The Key Overhead Area
Apple’s shares ended Tuesday above a major area of support. As the session began, it was thought that $235 would be a potential selling level as it is near the trendline which connects the multiple peaks of the chart from July to October. When using the Fibonacci tool to apply the level from the previous month’s highest point to this month’s lowest, the area also corresponded closely with the 38.2% Fibonacci Retracement.

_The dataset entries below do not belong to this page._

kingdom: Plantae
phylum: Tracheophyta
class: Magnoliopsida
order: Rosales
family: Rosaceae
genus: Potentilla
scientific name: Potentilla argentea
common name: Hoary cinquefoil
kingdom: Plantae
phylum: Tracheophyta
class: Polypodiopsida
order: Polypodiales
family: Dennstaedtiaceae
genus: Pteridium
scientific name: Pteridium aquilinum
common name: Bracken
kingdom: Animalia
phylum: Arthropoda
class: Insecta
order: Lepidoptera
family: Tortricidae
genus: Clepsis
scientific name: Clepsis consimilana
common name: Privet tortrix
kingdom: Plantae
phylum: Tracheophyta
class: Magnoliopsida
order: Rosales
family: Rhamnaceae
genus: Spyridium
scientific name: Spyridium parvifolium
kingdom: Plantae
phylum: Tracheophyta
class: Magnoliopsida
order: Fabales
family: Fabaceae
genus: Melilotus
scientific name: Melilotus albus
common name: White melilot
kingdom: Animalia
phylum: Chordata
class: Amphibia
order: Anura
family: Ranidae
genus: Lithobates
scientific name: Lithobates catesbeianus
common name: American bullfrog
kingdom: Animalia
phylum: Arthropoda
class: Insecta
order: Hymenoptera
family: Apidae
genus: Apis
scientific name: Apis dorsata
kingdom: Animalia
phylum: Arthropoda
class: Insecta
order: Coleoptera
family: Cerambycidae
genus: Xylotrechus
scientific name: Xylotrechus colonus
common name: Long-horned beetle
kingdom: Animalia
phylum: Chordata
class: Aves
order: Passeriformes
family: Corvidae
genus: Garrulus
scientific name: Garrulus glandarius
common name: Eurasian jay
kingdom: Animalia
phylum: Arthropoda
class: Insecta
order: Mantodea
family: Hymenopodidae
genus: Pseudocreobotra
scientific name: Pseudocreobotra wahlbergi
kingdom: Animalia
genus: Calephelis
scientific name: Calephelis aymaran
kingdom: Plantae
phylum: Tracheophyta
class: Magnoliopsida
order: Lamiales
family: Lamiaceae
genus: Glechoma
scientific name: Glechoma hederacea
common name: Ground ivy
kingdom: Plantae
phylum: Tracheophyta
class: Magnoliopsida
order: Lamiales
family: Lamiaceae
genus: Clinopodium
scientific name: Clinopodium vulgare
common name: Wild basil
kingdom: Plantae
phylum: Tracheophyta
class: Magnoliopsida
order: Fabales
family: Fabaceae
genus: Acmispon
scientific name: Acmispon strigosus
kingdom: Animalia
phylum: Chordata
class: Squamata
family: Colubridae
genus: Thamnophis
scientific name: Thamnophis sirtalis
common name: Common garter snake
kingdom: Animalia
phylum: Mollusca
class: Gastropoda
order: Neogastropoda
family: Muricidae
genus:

After the closing price of the stock was just above this level, it is possible that the price will climb up to $260. This region in the chart, near the all-time stock high, should attract a lot of attention. This area also aligns roughly with a projected price target based on a bars pattern. It overlays the trending upward movement from last August and compares it to this month’s low.
Monitoring Support Levels
Investors should watch how price reacts to the retesting of this month’s low at $218. Support for the area comes from the 200-day MA rising and the trendline linking several peaks on the chart going back to June last year.
Apple could also experience a further decline, with shares falling to $207 in the end. Investors looking for entry points should look at the pullback low of June, which is also close to several price levels just above the August early trough.